Summary: Cacheing is faster, but never do file-based. It is stored as a key-value between app and storage, and any query should first go down the chain from the cache, then and only then to the source.

2 data caching patterns:

Cached Dataase Queries

  • Most common
  • Query db, store result dataset in cache
  • Hashed ver. of query is cache key
  • issues: expiration, it is hard to delete cache if it is a complex query, and changing one table cell would require deleting all cached queries including that table cell

Summary: hashed version of query is stored as cache key for the dataset in the cache, but may have issues with complex queries or changing a table cell.

Cached Objects

  • Preferable pattern

  • Let class assemble dataset from db and store complete instance in cache

  • Product

    • Data
      • Prices, texts, pictures, reviews
      • Filled by several methods doing several req that are harder to cache
  • Once class is finished assembling the data array, store the array or the complete instance of the class, in the cache.

  • Allows you to get rid of the object whenever something did change

  • Allows asynch processing possible.

  • Objects to cache: user sessions (never in db), fully rendered blog articles, activity streams, user <-> friend relationships

  • Two ways to cache via Redis and Memcached.

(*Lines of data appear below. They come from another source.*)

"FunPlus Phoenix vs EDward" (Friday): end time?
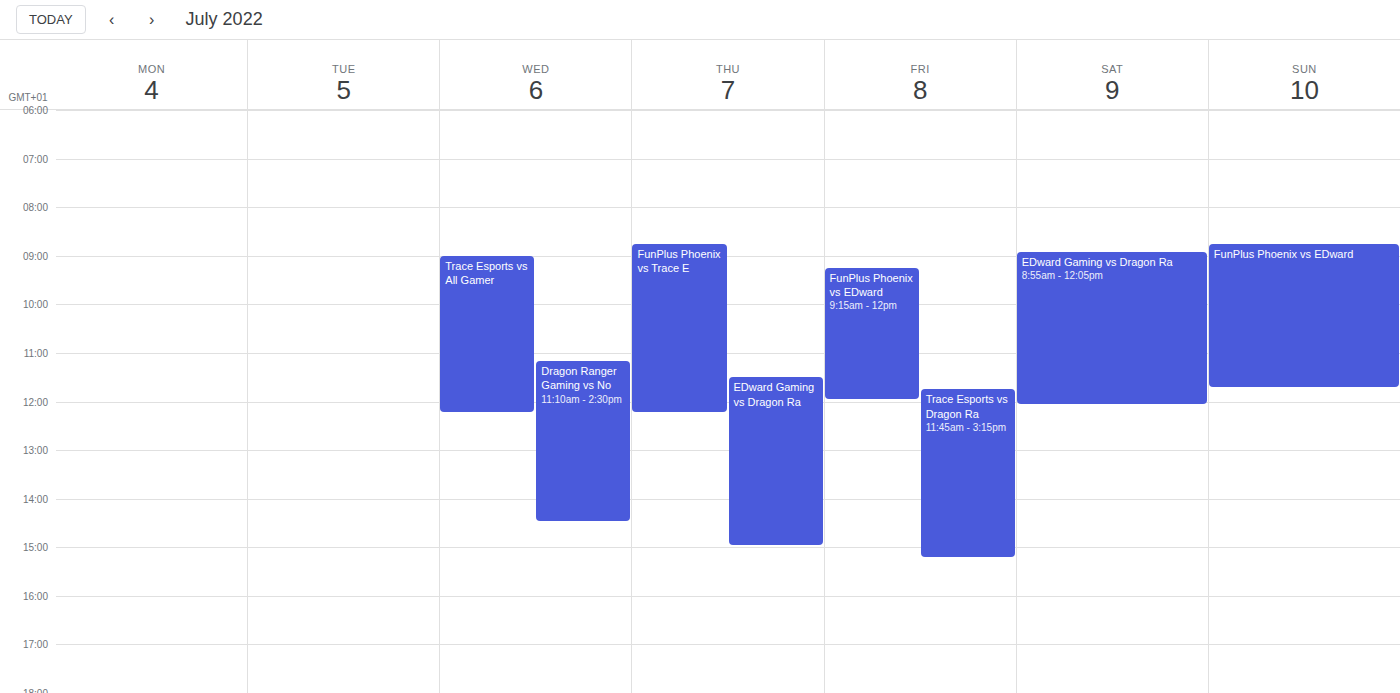
12:00 PM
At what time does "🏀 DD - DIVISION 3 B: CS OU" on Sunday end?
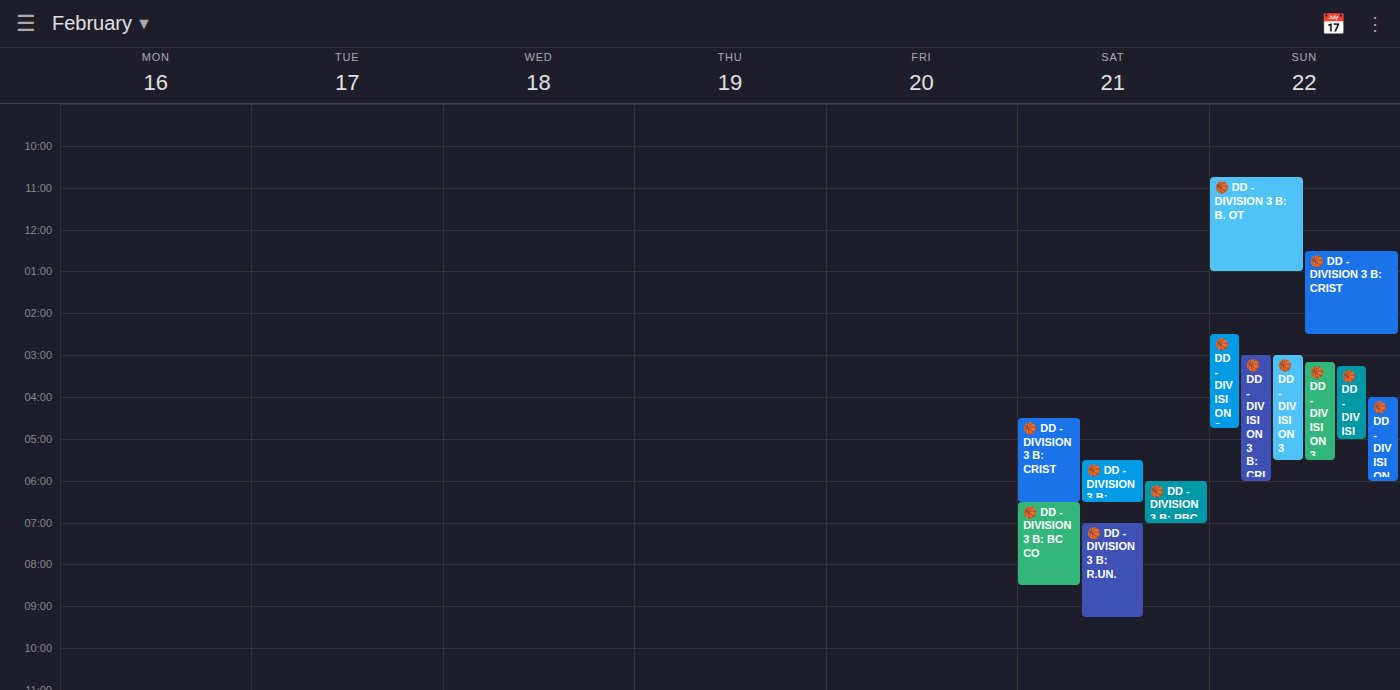
4:45 PM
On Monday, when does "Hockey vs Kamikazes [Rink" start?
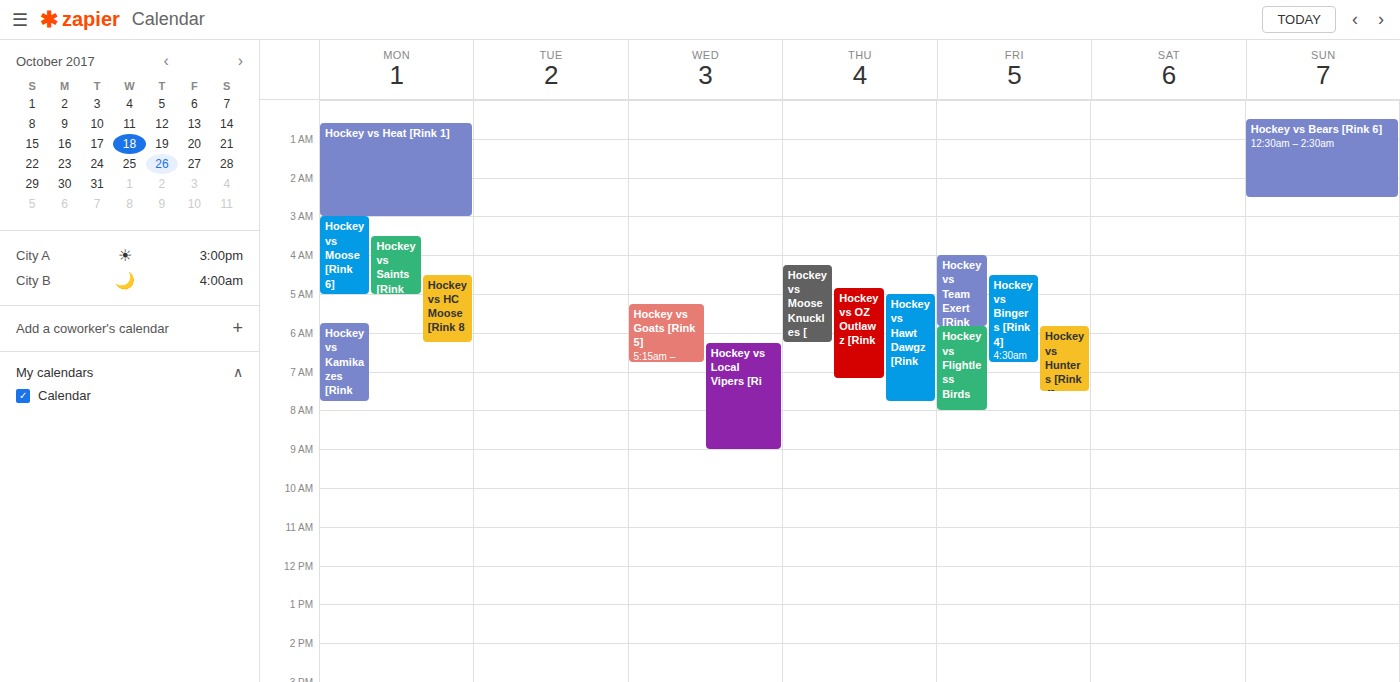
5:45 AM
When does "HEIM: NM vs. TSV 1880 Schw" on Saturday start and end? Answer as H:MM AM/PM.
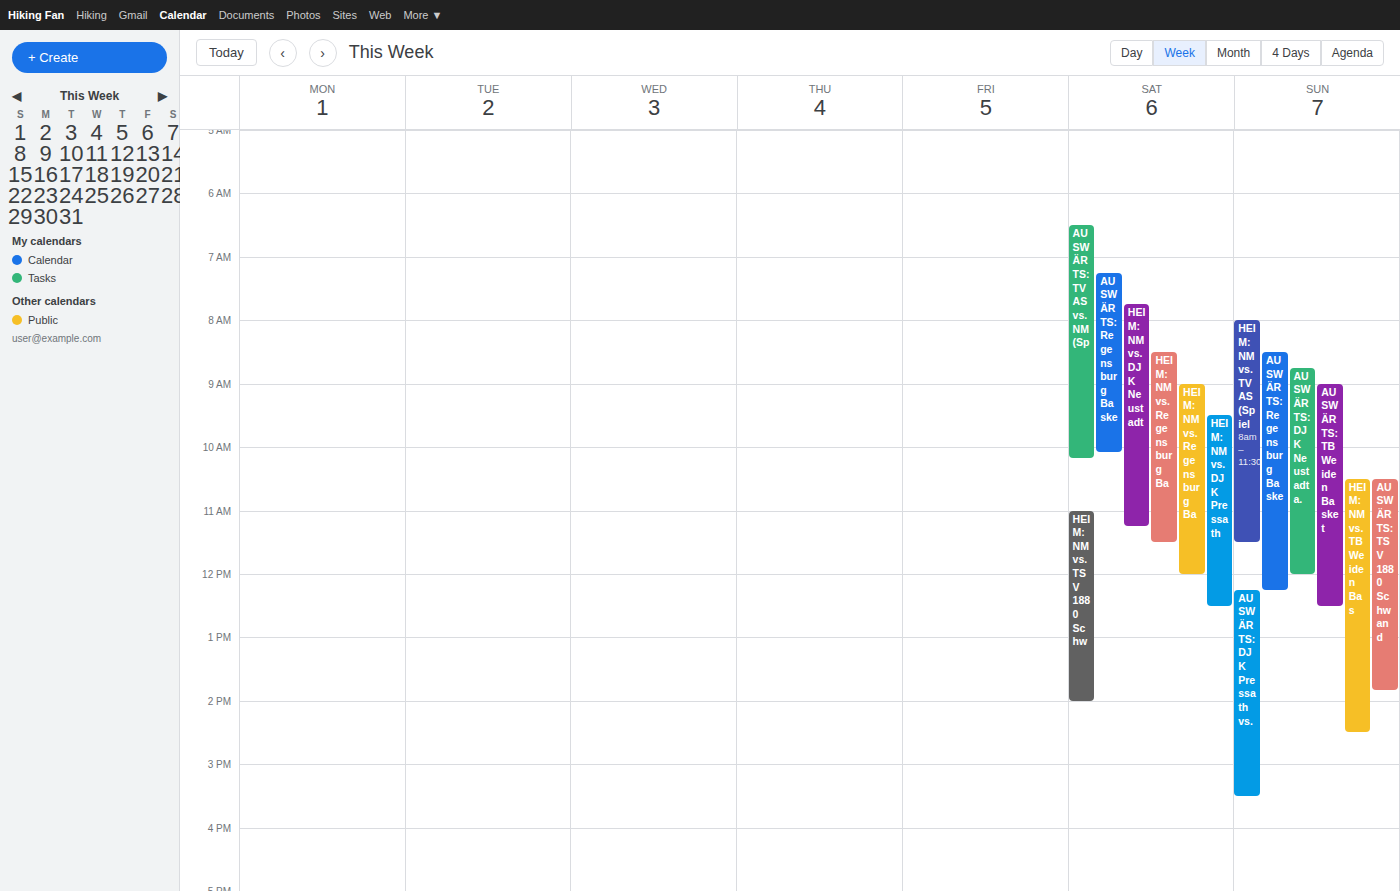
11:00 AM to 2:00 PM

  • Redis: has extra db features like persistence, built-in data structures i.e. sets and lists Memacached: if only caching, and scales easily

Summary: Cached Objects is the preferred pattern, where the class stores complete instance in cache after assembly. If change occurs, discard object, and allows asynchronism. Redis is more feature rich in caching.

Asynchronism

  • Imagine buying bread and being told to wait for 2 hours before it’s ready–asynch avoids this

Paradigms of Asynchronism:

Async #1

  • Doing time consuming work in advance and serving the finished work at low request time
  • Dynamic –> static
  • Pages of a website built by a framework of CMS, are rendered and stored locally as static HTML w/ each change
  • Often these computing tasks are done on a regular basis, possibly by a script called /hr by cronjob.
  • Pre-computing makes websites and apps performant and scalable
  • Imagine the scalability of your website if the script would upload these pre-rendered HTML pages to AWS S3 or Cloudfront or another Content Delivery Network!

Summary: Preloading dynamic pages into static HTML allows serving at low request times, and computing tasks done regularly.

Async #2

What if there is something that can’t be pre-loaded, or a query that is custom?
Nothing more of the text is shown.